The terrifying thing about the 2008 crisis was the imminent threat that banks would conserve cash by halting payments to other banks representing normal commercial transactions, such as salary and trade payments; at which point everyone would be unemployed in short order. It is around the safe custody of money, and the transmission of money between safe-custody accounts, that a ring fence must be built. This is a low-risk, well-understood business with predictable costs.

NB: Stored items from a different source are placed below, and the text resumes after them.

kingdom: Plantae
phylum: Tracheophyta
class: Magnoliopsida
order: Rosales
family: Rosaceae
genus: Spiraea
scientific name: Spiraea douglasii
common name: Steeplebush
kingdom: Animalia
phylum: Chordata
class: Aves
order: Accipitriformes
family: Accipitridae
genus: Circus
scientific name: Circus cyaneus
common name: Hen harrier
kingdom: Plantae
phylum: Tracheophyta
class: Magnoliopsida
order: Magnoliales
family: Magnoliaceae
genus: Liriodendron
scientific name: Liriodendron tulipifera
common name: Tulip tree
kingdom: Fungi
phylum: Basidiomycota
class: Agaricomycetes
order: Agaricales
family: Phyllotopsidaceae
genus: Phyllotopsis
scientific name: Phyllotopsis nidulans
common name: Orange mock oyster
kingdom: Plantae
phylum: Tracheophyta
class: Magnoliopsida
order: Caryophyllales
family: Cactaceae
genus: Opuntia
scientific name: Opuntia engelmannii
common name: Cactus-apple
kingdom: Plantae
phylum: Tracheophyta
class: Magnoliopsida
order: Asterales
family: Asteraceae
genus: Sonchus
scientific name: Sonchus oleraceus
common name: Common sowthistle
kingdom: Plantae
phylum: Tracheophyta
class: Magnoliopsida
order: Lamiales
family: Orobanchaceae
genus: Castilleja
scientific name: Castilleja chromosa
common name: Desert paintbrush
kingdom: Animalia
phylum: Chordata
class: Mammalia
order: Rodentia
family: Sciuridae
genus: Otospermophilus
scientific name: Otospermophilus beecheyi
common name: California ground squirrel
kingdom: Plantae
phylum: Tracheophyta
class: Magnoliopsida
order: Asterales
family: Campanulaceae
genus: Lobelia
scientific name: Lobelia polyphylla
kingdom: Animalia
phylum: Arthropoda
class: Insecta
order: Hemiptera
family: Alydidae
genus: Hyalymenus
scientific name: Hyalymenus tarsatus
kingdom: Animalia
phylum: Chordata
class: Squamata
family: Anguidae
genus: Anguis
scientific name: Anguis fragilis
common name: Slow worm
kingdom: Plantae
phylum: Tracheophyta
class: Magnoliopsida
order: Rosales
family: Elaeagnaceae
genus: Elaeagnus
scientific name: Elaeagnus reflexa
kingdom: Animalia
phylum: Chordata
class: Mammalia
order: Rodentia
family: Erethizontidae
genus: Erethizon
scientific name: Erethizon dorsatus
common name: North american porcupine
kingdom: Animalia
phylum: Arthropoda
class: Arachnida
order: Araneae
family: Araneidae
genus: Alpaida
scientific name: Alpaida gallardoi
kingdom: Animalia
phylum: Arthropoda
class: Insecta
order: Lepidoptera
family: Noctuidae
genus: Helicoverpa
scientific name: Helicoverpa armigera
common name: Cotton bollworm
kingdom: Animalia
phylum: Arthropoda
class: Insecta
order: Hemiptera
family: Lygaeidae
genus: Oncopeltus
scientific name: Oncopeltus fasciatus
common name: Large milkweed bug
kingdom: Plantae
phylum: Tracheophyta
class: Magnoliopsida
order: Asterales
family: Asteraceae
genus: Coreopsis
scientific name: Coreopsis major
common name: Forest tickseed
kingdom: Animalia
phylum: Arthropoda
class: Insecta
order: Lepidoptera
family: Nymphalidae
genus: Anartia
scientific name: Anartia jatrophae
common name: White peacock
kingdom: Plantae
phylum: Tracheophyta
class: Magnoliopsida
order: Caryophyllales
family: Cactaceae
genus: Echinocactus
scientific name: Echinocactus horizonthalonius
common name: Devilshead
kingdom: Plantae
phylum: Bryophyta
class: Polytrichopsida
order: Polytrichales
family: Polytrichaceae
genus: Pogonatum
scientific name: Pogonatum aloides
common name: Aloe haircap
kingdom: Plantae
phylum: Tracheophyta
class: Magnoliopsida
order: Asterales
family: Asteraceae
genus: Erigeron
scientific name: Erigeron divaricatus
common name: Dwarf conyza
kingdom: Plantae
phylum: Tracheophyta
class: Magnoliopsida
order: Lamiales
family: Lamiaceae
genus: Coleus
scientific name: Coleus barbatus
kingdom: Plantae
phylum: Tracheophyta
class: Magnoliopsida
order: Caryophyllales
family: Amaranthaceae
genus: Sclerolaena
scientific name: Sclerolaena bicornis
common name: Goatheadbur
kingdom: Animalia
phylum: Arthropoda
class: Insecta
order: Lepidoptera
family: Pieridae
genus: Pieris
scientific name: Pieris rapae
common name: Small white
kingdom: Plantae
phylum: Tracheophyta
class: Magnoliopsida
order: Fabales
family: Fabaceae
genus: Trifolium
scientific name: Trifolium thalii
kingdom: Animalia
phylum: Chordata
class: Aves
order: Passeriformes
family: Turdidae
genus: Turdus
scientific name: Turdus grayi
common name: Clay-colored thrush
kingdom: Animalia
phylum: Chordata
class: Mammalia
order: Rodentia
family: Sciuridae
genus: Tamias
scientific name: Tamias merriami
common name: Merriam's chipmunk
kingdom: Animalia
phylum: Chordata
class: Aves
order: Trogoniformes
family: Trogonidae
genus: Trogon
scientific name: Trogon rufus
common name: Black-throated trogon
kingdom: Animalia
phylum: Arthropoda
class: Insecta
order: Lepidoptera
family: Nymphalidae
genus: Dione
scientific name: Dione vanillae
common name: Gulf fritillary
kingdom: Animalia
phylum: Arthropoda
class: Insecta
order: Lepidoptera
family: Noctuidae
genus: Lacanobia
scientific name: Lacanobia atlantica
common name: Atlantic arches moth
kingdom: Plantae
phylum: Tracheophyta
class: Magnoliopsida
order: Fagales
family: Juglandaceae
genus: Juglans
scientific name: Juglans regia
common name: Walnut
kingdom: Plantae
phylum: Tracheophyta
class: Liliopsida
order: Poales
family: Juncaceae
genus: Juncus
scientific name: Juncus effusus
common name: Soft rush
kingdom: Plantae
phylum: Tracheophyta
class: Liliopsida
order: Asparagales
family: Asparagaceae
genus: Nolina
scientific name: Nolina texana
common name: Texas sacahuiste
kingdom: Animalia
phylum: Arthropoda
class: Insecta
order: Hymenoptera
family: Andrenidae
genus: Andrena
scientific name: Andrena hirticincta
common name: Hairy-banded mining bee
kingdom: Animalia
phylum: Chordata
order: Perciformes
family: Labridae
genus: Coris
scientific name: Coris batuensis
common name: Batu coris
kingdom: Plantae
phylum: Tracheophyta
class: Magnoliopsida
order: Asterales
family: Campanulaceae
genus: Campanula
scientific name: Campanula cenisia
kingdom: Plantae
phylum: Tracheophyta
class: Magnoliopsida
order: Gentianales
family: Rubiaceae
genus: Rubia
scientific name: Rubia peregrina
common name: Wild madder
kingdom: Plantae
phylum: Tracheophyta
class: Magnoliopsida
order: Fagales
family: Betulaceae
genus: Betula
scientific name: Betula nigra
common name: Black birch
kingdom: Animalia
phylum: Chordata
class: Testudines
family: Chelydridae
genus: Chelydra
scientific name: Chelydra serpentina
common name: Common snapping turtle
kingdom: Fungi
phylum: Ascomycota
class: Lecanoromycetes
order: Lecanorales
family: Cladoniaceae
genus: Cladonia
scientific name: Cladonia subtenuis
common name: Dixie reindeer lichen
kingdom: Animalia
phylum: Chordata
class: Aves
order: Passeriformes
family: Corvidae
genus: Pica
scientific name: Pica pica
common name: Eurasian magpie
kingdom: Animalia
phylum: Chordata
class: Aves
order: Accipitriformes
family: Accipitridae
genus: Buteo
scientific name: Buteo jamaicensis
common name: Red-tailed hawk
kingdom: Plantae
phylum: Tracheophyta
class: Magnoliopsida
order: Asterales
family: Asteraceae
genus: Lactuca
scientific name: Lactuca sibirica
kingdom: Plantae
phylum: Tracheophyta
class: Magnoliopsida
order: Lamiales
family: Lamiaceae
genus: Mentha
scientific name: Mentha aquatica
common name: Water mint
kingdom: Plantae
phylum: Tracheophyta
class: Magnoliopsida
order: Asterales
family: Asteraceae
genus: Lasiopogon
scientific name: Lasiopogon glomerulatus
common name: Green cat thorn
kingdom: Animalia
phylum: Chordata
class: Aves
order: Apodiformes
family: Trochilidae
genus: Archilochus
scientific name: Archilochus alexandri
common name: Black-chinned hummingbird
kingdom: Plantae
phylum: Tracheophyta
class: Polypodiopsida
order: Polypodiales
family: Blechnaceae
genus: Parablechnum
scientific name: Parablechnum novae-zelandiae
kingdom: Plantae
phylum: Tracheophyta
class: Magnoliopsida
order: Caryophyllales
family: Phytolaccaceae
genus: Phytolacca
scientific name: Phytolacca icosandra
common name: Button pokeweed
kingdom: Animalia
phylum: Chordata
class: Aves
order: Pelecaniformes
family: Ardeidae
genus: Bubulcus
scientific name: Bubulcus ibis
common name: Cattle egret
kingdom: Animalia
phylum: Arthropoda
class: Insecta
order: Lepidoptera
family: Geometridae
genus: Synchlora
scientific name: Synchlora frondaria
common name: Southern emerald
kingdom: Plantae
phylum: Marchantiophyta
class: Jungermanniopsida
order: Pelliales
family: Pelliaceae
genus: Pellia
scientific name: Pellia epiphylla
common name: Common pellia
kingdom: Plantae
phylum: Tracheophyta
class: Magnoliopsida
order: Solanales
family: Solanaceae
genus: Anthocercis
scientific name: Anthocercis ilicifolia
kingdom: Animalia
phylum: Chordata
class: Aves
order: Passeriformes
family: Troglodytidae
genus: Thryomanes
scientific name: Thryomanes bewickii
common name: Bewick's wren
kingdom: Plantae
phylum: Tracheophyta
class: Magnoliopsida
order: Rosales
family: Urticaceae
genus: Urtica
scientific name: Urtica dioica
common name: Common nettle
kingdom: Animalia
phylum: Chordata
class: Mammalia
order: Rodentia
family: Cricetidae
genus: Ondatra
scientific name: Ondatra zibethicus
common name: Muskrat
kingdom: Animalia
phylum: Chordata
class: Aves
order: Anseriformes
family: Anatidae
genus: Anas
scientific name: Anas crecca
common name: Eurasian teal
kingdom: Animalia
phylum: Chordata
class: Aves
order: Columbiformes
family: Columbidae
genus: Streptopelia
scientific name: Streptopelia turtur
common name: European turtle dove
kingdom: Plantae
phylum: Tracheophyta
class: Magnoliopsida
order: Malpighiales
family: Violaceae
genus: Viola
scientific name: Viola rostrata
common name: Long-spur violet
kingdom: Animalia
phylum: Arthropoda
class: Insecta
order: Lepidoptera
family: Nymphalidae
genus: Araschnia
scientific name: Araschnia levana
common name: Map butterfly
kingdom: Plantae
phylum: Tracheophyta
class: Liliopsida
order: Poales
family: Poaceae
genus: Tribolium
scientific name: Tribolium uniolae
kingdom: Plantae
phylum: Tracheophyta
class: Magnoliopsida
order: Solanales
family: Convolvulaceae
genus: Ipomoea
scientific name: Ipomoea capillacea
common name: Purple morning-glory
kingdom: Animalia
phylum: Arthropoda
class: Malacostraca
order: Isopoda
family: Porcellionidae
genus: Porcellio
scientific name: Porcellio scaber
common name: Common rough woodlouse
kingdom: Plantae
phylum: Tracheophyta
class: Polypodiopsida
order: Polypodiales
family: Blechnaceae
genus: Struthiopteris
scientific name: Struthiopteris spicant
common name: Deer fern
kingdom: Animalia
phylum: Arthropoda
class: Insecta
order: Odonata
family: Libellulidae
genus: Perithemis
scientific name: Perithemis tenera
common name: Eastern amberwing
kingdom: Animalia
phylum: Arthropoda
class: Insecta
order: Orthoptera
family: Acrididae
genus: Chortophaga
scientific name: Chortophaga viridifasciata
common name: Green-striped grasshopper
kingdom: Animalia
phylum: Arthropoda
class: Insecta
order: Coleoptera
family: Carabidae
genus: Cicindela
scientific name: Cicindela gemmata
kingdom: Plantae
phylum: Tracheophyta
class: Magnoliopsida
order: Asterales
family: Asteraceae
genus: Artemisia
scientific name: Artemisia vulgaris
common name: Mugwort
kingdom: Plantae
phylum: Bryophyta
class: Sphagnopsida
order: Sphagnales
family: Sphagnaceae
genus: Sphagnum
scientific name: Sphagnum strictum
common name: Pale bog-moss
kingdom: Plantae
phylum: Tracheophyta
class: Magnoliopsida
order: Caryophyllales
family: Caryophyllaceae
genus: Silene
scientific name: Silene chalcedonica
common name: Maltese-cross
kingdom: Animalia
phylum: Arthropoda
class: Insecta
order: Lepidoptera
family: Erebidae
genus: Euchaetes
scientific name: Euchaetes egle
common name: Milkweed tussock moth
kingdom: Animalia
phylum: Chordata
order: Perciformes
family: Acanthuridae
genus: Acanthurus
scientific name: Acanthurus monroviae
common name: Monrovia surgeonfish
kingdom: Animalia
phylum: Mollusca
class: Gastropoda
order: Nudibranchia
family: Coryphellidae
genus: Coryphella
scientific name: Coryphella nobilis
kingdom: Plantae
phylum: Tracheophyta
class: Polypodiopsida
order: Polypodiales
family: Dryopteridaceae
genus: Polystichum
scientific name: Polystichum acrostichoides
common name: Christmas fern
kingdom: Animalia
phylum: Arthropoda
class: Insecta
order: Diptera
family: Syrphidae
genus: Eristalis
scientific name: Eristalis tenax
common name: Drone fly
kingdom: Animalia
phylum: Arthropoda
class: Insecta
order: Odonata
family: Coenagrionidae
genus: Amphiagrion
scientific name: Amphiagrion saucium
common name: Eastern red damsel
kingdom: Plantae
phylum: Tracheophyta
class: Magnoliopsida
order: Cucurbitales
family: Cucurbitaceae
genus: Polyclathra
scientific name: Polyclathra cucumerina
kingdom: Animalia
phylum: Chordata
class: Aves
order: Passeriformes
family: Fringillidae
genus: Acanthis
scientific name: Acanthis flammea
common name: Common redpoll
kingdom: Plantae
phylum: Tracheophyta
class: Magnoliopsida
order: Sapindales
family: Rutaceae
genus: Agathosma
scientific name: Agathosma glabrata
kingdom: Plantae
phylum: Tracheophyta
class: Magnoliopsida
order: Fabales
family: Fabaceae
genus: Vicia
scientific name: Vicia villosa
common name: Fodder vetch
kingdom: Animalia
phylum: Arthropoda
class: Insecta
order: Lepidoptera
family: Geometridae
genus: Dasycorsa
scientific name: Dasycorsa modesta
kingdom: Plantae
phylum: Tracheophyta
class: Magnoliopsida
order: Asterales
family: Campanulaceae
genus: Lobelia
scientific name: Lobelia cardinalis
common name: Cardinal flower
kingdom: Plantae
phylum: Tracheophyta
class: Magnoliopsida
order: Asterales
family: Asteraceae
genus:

On the other hand (or the other side of the fence), buying and holding financial assets, whether Joe Public's mortgage or Greek bonds or some derivative thereof, is inherently risky, especially under the fractional reserve system where my bank deposit might be used several times over to back such purchases. I'm very uneasy that money intended to pay housekeeping or wages or otherwise lubricate the wheels of commerce is used in these ways, without any explicit choice by the depositor. If I have spare money, which I want to bet on a risky venture, well and good, but it should be explicit, with my eyes open.

Of course, to erect such a fence, a very British sacred cow, standing in the way, will need to be slaughtered: the idea that banking should be free. If you want your money genuinely looked after (in a secure computer, in a vault), and not used as a poker chip by an anonymous gambler, I'm afraid it costs. So does moving it securely between vaults. And converting it to paper spewed out of a wall. I should know, because it's my business.

One other thing about Osborne's proposals: he wants them implemented by 2019. As Margaret Thatcher used to say to civil servants, World War Two was nearly lost and then won in less time. The nuclear bomb of Club Med default is almost certain to go off a lot sooner.